TASK INSTRUCTIONS :: Return word for word every line of the entries, starting at the very first one and going on through the line with "genus: Sporobolus", that line included.

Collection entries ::
** begin **

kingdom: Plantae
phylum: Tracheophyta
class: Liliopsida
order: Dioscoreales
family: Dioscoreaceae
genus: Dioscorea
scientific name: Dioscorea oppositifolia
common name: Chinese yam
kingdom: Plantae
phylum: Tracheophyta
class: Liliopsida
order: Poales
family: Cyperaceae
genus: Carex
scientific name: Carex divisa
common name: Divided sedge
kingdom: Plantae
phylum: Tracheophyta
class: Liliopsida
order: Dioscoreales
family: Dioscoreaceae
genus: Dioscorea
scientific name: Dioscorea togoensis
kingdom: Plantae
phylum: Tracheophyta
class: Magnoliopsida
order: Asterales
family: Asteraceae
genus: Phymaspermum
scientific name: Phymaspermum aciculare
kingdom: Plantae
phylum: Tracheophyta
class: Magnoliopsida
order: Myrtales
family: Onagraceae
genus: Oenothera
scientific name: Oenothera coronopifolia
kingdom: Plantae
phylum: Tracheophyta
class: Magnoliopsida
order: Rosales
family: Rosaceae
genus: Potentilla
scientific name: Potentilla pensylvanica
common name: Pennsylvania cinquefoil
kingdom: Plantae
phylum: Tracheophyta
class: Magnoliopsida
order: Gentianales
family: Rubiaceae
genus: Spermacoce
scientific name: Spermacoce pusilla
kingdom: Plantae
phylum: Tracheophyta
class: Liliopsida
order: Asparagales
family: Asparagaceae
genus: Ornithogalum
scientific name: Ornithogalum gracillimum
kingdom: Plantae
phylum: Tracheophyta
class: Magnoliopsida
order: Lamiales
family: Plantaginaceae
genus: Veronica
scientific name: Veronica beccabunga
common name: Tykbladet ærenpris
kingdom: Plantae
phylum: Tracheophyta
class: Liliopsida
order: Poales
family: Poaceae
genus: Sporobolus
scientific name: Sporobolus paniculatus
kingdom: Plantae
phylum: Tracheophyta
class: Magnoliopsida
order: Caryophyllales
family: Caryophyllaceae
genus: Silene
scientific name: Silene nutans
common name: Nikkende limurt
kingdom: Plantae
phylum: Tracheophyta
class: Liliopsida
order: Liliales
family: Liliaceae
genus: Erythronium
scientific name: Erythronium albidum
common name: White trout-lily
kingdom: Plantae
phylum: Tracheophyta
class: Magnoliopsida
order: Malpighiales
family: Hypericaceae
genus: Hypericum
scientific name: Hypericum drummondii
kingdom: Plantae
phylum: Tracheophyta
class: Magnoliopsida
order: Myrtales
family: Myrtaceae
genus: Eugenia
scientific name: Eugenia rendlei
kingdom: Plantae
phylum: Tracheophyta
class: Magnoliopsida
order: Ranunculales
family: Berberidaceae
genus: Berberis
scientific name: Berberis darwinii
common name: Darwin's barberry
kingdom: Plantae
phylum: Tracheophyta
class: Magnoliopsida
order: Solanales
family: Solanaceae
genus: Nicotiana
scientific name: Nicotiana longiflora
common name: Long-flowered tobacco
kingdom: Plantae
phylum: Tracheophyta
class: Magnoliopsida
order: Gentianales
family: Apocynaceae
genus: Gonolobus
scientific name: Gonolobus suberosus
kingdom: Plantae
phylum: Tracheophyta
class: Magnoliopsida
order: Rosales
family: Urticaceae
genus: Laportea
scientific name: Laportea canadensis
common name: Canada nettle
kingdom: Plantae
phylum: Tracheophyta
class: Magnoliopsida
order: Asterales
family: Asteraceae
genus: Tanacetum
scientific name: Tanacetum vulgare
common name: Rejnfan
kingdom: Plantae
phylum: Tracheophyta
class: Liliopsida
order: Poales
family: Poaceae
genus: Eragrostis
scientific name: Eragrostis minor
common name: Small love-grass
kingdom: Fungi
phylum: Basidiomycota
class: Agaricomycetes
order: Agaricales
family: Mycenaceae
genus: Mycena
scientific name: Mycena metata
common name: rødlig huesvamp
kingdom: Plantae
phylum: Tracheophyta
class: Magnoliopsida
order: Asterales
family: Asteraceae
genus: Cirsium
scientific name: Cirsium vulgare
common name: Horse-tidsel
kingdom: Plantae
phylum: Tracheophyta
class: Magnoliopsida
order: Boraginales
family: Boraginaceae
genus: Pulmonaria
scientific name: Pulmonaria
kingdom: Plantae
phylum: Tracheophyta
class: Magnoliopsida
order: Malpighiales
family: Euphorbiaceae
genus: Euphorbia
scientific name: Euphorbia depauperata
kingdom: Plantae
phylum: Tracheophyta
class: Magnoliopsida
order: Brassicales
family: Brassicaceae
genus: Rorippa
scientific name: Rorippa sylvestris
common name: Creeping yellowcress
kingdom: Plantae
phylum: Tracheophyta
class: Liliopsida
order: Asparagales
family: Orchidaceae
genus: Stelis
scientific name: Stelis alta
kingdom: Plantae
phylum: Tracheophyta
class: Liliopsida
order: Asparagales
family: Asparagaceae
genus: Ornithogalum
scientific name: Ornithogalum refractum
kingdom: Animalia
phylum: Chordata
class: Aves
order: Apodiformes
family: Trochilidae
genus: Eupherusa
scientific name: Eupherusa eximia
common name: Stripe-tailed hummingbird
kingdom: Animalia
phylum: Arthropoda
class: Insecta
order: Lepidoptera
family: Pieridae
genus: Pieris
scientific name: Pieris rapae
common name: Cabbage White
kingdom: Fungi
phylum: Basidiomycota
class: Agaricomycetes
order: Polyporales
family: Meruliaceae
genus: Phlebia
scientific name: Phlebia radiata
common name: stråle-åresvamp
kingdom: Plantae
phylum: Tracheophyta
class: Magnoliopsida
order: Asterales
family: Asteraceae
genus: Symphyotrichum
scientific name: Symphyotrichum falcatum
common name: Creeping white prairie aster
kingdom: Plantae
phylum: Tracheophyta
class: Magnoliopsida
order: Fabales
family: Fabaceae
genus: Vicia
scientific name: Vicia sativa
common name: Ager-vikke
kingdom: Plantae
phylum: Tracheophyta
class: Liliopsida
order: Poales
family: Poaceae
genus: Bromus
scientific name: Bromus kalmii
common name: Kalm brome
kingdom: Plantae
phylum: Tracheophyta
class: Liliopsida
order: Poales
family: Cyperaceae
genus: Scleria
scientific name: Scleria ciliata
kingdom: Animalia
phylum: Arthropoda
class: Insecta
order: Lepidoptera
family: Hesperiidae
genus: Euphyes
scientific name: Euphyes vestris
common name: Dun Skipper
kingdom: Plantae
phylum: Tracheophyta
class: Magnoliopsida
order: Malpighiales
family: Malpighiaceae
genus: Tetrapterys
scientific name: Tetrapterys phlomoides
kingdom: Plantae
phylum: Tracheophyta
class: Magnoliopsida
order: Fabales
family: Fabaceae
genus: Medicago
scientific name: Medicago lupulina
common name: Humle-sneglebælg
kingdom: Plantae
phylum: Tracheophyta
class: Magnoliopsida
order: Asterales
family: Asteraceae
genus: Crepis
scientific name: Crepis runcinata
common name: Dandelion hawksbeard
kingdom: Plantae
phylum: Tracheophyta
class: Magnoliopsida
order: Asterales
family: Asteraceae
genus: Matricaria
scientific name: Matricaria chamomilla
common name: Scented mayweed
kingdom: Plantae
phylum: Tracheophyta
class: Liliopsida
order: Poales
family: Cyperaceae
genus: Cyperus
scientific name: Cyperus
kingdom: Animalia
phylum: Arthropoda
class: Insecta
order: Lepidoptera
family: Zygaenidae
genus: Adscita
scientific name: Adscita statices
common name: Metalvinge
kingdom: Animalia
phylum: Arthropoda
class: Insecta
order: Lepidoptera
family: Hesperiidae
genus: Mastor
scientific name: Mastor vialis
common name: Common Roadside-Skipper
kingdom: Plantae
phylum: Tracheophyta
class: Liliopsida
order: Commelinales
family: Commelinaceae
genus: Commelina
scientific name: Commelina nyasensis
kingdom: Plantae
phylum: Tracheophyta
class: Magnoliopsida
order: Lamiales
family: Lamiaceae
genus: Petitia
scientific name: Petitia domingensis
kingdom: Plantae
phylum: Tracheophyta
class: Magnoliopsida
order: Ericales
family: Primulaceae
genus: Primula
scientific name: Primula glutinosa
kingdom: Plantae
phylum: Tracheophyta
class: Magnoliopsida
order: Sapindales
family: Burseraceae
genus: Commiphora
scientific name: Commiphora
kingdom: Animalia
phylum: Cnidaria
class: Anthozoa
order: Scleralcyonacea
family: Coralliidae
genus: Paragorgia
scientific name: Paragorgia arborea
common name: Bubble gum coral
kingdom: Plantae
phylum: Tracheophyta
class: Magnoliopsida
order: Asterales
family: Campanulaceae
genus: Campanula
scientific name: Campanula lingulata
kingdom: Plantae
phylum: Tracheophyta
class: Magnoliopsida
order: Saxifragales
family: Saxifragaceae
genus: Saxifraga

** end **

THE RESULT ::
kingdom: Plantae
phylum: Tracheophyta
class: Liliopsida
order: Dioscoreales
family: Dioscoreaceae
genus: Dioscorea
scientific name: Dioscorea oppositifolia
common name: Chinese yam
kingdom: Plantae
phylum: Tracheophyta
class: Liliopsida
order: Poales
family: Cyperaceae
genus: Carex
scientific name: Carex divisa
common name: Divided sedge
kingdom: Plantae
phylum: Tracheophyta
class: Liliopsida
order: Dioscoreales
family: Dioscoreaceae
genus: Dioscorea
scientific name: Dioscorea togoensis
kingdom: Plantae
phylum: Tracheophyta
class: Magnoliopsida
order: Asterales
family: Asteraceae
genus: Phymaspermum
scientific name: Phymaspermum aciculare
kingdom: Plantae
phylum: Tracheophyta
class: Magnoliopsida
order: Myrtales
family: Onagraceae
genus: Oenothera
scientific name: Oenothera coronopifolia
kingdom: Plantae
phylum: Tracheophyta
class: Magnoliopsida
order: Rosales
family: Rosaceae
genus: Potentilla
scientific name: Potentilla pensylvanica
common name: Pennsylvania cinquefoil
kingdom: Plantae
phylum: Tracheophyta
class: Magnoliopsida
order: Gentianales
family: Rubiaceae
genus: Spermacoce
scientific name: Spermacoce pusilla
kingdom: Plantae
phylum: Tracheophyta
class: Liliopsida
order: Asparagales
family: Asparagaceae
genus: Ornithogalum
scientific name: Ornithogalum gracillimum
kingdom: Plantae
phylum: Tracheophyta
class: Magnoliopsida
order: Lamiales
family: Plantaginaceae
genus: Veronica
scientific name: Veronica beccabunga
common name: Tykbladet ærenpris
kingdom: Plantae
phylum: Tracheophyta
class: Liliopsida
order: Poales
family: Poaceae
genus: Sporobolus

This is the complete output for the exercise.